| Required work |
Work out how many lines in the data below contain "shoulder", and state that count with nothing added.

| Entries shown |
[Start of Attachment]

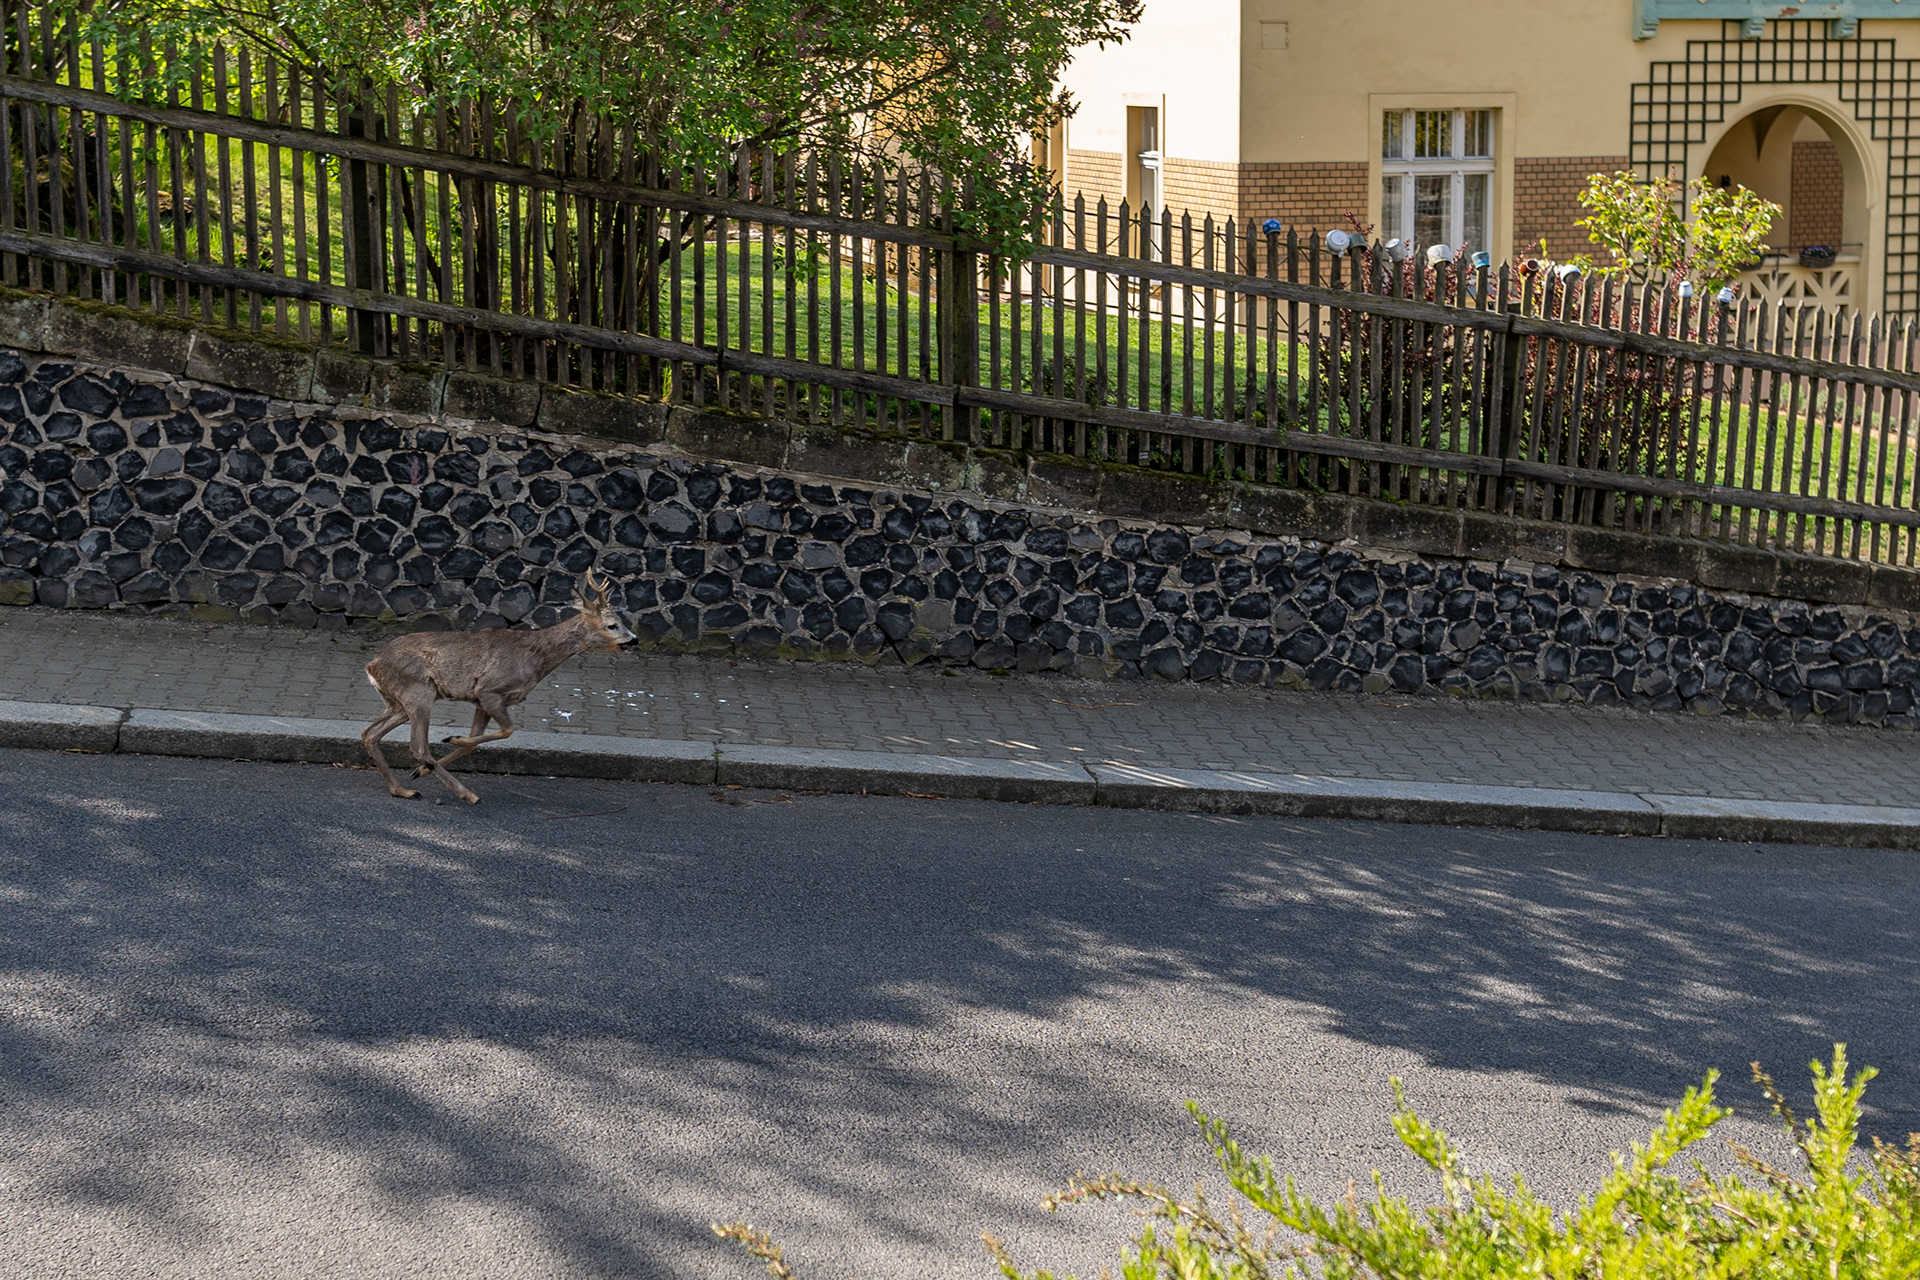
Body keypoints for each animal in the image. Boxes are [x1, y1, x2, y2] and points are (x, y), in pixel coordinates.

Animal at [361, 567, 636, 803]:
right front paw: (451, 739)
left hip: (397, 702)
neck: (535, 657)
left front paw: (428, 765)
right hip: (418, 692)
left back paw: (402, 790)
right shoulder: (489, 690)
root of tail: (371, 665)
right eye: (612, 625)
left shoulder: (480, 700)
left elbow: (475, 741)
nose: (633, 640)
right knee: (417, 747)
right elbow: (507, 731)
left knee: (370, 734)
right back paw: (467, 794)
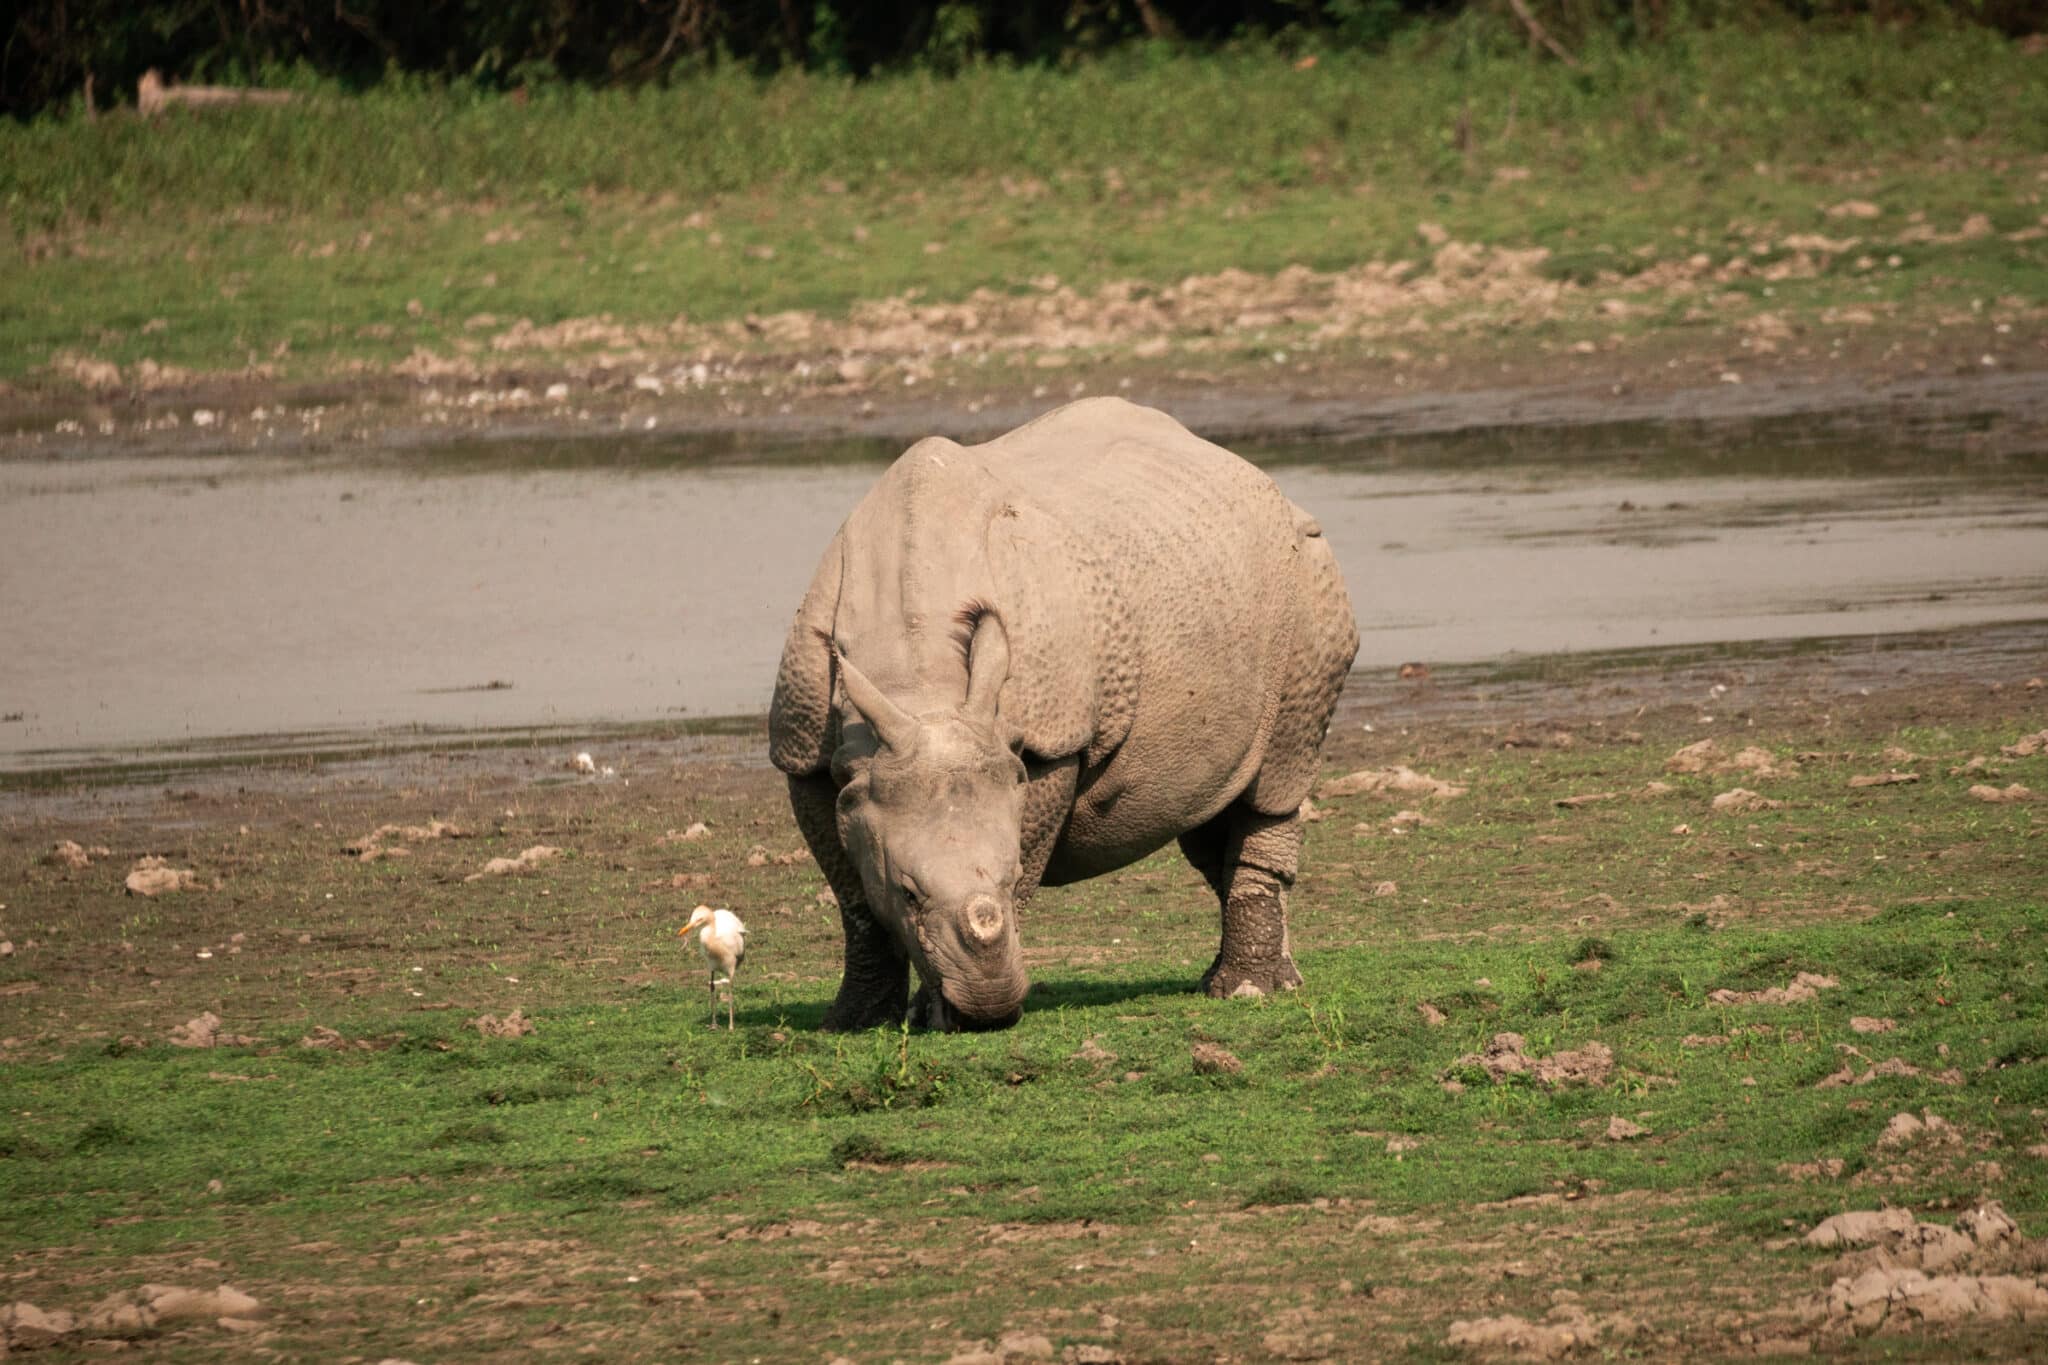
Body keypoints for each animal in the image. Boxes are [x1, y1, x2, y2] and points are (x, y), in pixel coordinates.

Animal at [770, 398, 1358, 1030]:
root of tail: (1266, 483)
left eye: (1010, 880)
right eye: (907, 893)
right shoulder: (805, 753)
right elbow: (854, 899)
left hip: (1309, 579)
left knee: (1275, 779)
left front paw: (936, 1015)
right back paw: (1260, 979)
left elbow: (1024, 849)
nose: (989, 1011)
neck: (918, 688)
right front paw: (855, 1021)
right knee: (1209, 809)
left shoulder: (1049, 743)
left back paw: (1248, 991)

[End of Attachment]
[Start of Attachment]

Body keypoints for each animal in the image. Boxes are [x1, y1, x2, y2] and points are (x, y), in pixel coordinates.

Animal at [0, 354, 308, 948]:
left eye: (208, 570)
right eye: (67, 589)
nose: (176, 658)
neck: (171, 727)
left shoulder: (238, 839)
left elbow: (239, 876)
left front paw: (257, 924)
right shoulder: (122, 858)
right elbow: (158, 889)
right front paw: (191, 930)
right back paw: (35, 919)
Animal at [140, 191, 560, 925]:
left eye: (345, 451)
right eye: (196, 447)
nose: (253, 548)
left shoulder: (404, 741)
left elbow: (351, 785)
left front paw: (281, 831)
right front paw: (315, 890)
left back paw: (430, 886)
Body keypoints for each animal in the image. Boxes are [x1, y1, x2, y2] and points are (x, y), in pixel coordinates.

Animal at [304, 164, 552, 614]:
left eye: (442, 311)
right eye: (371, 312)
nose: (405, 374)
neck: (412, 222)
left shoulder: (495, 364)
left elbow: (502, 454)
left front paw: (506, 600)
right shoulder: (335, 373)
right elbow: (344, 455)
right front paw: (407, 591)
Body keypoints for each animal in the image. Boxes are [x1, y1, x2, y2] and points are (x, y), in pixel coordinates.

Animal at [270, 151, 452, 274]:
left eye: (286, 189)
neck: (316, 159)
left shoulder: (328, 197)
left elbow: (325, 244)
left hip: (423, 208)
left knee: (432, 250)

[End of Attachment]

| Result |
10